¿Se acabaron los completos con la JUNAEB?



¿Podremos los estudiantes chilenos seguir comprado estos ricos completos?


La Beca de Alimentación para la Educación Superior (BAES), consiste en un subsidio de alimentación entregado por la JUNAEB a través de una tarjeta electrónica (que los estudiantes cariñosamente llamamos la juna), con la cual es posible comprar en diversos locales y supermercados en el país. El beneficio está pensado para gastar 1600 pesos al día en un almuerzo, durante 20 días al mes.
Hasta hace algunos años era posible comprar bastante más que comida con la famosa tarjeta JUNAEB; desde cigarros hasta papas fritas, e inclusive alcohol. Quizás algunos de los que estudiaron en la década pasada recordaran haber tenido un carrete auspiciado por este beneficio estatal. Sin duda que esto era evidentemente opuesto al sentido de la beca, lo cual llevó a la modificación de su reglamento, pasando solo a comprarse comida con ella.
El mercado de los restaurantes, en su extraordinaria sabiduría producto de la mínima intervención estatal en la oferta entregada a los beneficiarios de la BAES, ofrecía a los estudiantes exiguos “menús JUNAEB” que generalmente constaban de fideos con salsa y ensalada los más generosos, o la mayoría de las veces simplemente de ensaladas surtidas con una reducida porción de atún.

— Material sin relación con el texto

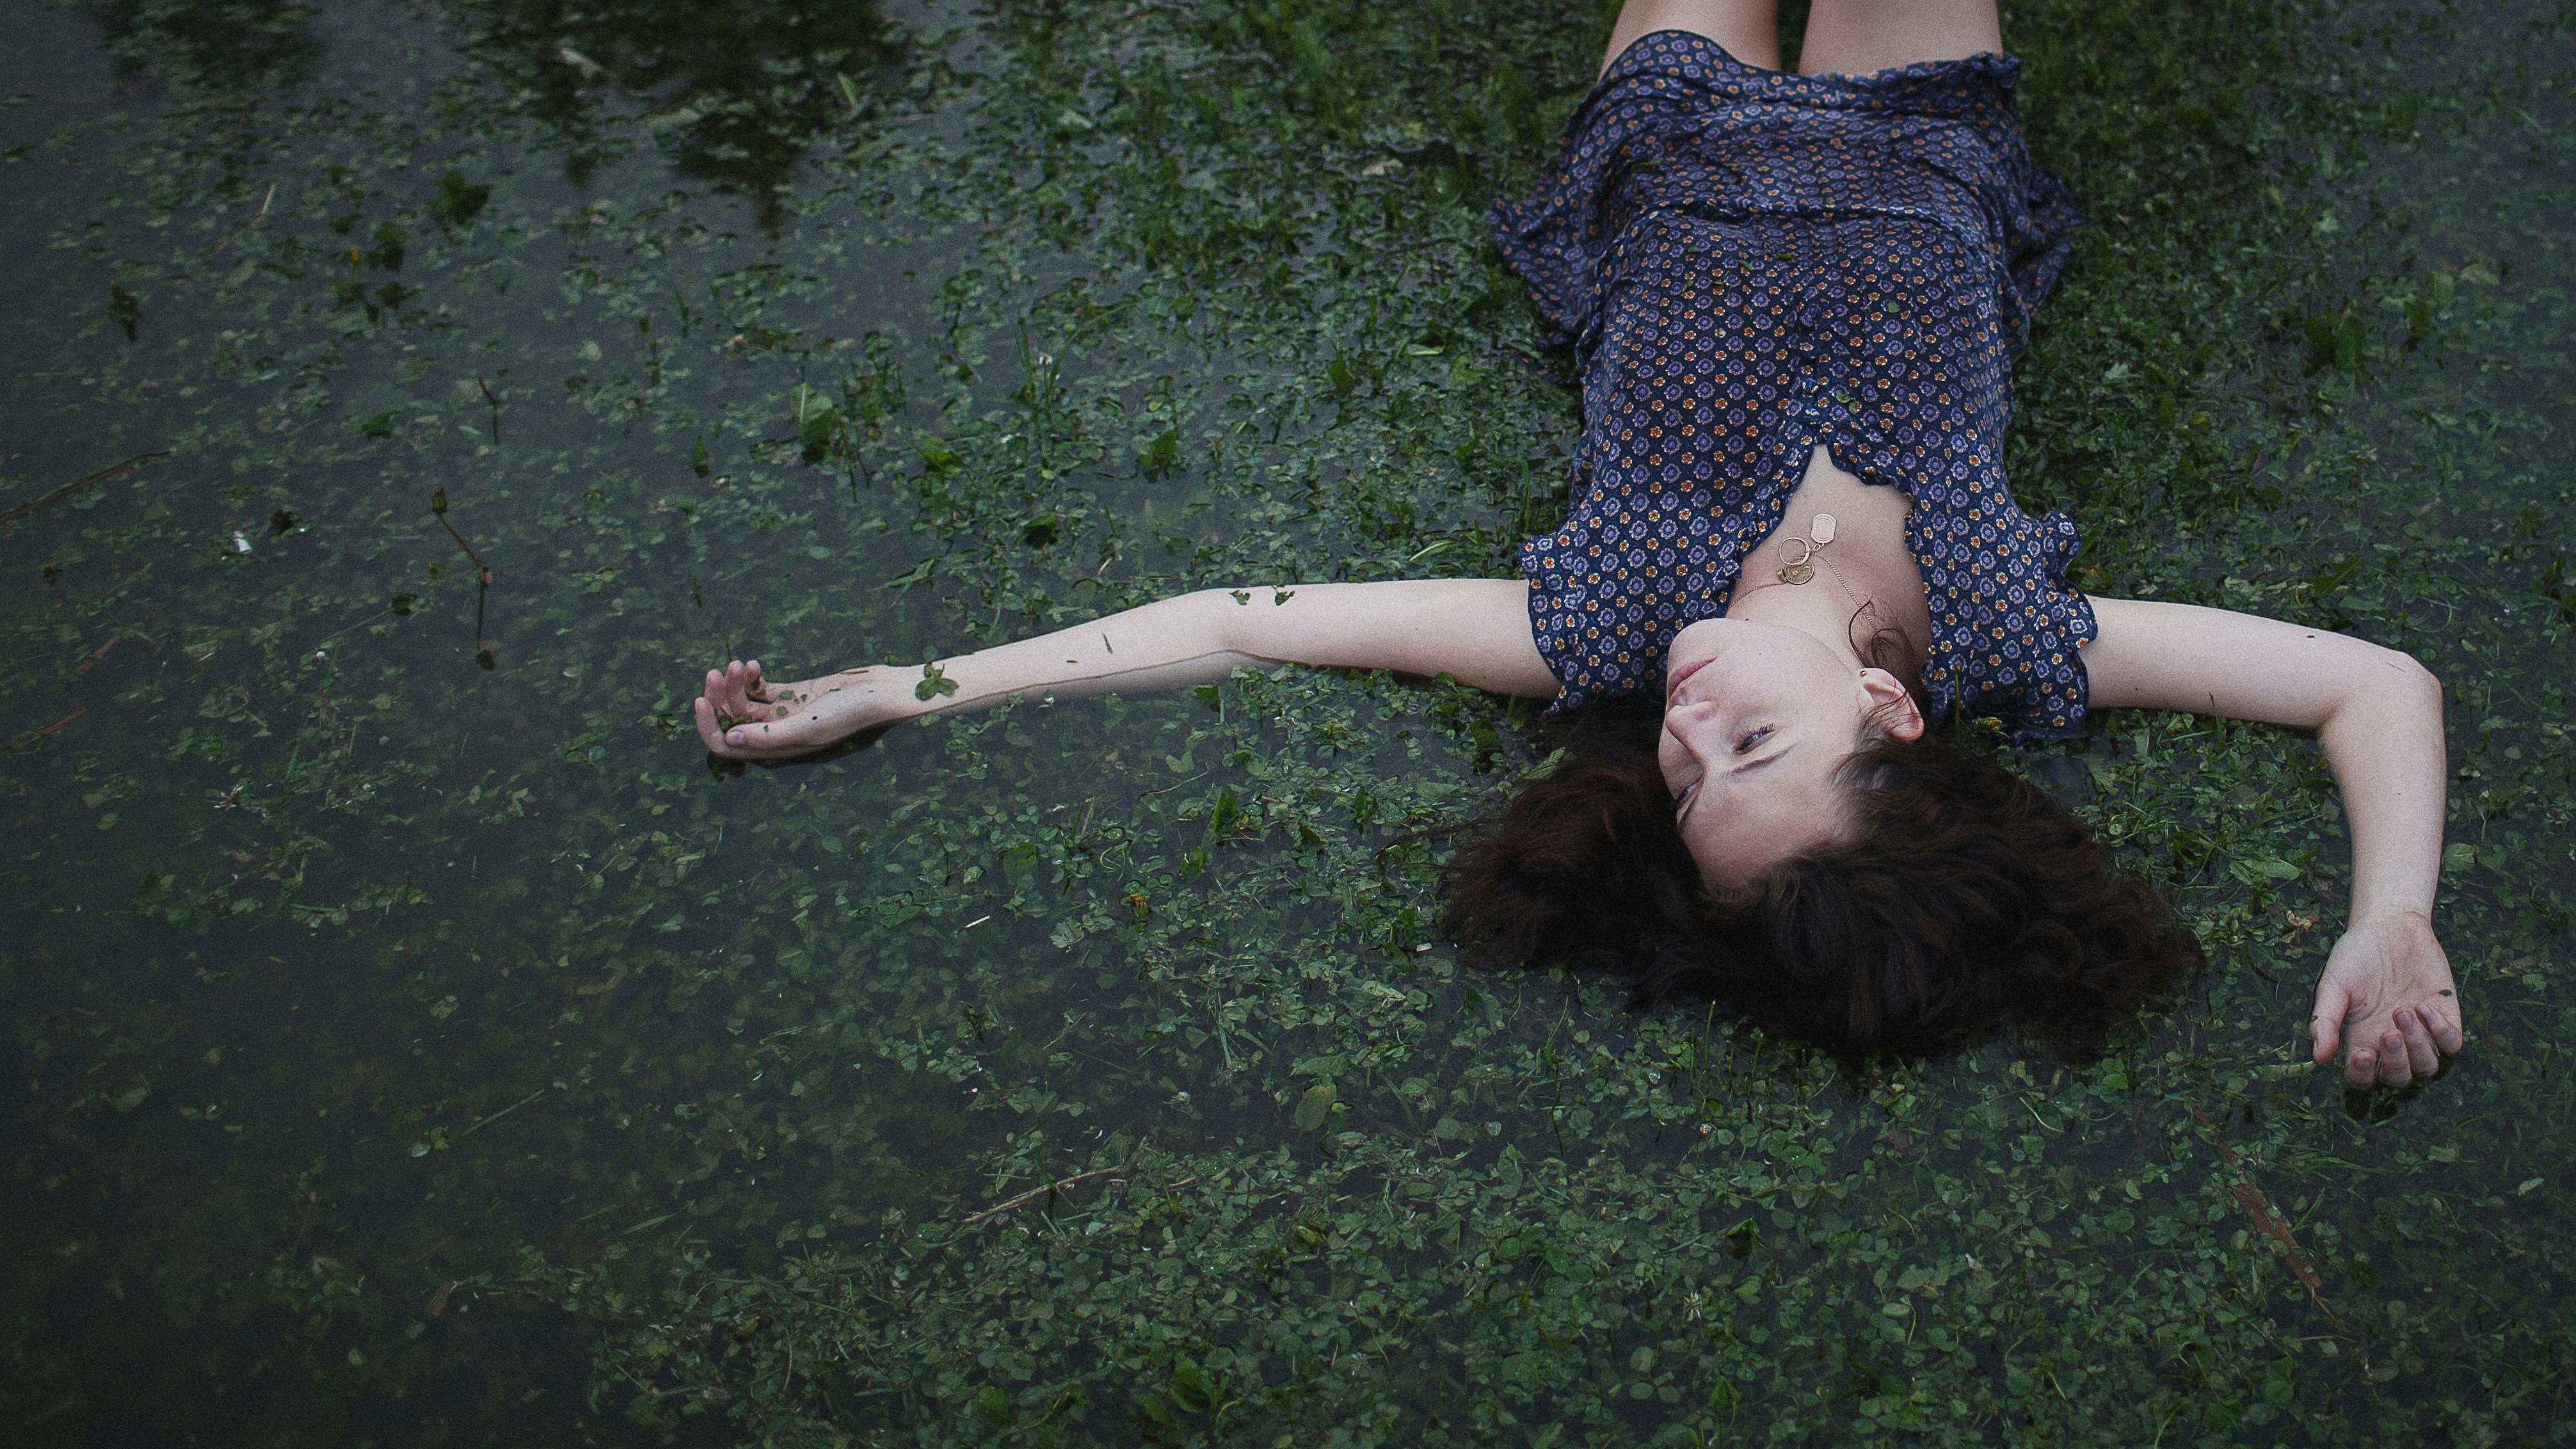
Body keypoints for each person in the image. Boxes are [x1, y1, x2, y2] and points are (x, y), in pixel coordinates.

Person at [692, 0, 2463, 1087]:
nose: (1680, 726)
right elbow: (2371, 685)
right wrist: (2392, 917)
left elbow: (1238, 620)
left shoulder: (1606, 621)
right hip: (1932, 150)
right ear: (1888, 713)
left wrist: (914, 689)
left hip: (1672, 133)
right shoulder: (2005, 626)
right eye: (1747, 746)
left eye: (1683, 781)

Los estudiantes podíamos elegir entre comer ese frugal almuerzo, u optar por comprar la promoción de completo gigante más bebida de turno, o simplemente las papas gigantes en el caso de las y los compañeros vegetarianos. La elección para la mayoría nos resultaba obvia.
Los datos generados a posteriori resultaron alarmantes. Solo en 2016 los estudiantes chilenos gastamos 21.000 millones de pesos del beneficio en cadenas de comida rápida. Expertos alzaron la voz, y en vez de criticar los hipocalóricos menús sugeridos a los estudiantes universitarios (famosos por nuestra voracidad) criticaron la libertad otorgada para hacer uso del beneficio. El problema para ellos no era el que los almuerzos sanos no fuesen atractivos, sino que el óbice era el otorgarle la posibilidad a los estudiantes de elegir en que gastar su beneficio.

El gobierno de Michelle Bachelet reaccionó en un momento de creatividad normativa, y decidió prohibir la compra de alimentos que no correspondan al menú Junaeb en los locales de comida, o en su caso no permitiendo la venta de alimentos que tengan en su rotulado más de 2 sellos "altos en" según la definición de la Ley N°20.606 y su reglamento.
¿Cuál es el problema de esta modificación?
En primer lugar, el menú junaeb de cada local siguió siendo el mismo. La norma se preocupó bastante de regular que no se podía comer, pero no se preocupó por aquello a lo que efectivamente accederíamos los estudiantes. Así, las opciones son los mismos fideos con salsa y ensalada, o la las ensaladas surtidas con la reducida porción de atún, solo que ahora con agua y no con jugo, pues este resulta alto en azúcares para el nuevo reglamento.
En segundo lugar, la prohibición de comprar productos con más de dos sellos “alto en” resulta tan absurda como la propia regulación de la ley 20.606 de etiquetado de alimentos. La legislación impulsada por Guido Girardi considera porciones fijas de 100 gramos para cada alimento, y no las porciones realmente consumibles. Efectivamente una persona puede consumir 100 gramos de pan, pero consumir los mismos 100 gramos en queso crema, o en galletas de soda pasa a ser bastante cuestionable. Sin embargo para nuestro legislador aquello resulta totalmente normal.
Producto de esa iluminada lógica legislativa los estudiantes a partir de este mes no podremos comprar un litro de leche entera de una marca bastante conocida en supermercados, por ser esta alta en grasas saturadas, calorías y azúcares. Algunos tipos de quesos, queques, galletas, crema de leche e inclusive ciertas barras de cereal serán considerados prohibidos.

Si bien el objetivo es que los estudiantes de educación superior tengamos una alimentación saludable, la respuesta difícilmente pasará por restringir un beneficio. Si los estudiantes muchas veces preferimos la opción de comida chatarra frente al menú junaeb, ello se debía a que esta última opción no era atractiva. Teniendo la opción de intervenir para ofrecer mejores alternativas de comida saludable, pudiendo incluso promover desde los Ministerios de Salud y de Educación un menú mensual sano y de calidad en los locales adheridos, el gobierno prefirió optar por una estrategia represiva, limitando la libertad de los estudiantes para hacer uso de su beneficio.
Sin embargo, un resquicio queda a los fanáticos de la comida hipercalórica: es posible todavía comprar pan de mesa, vienesas, tomates, palta, mayonesa y ketchup en los supermercados, por lo que completos con la juna hay para rato.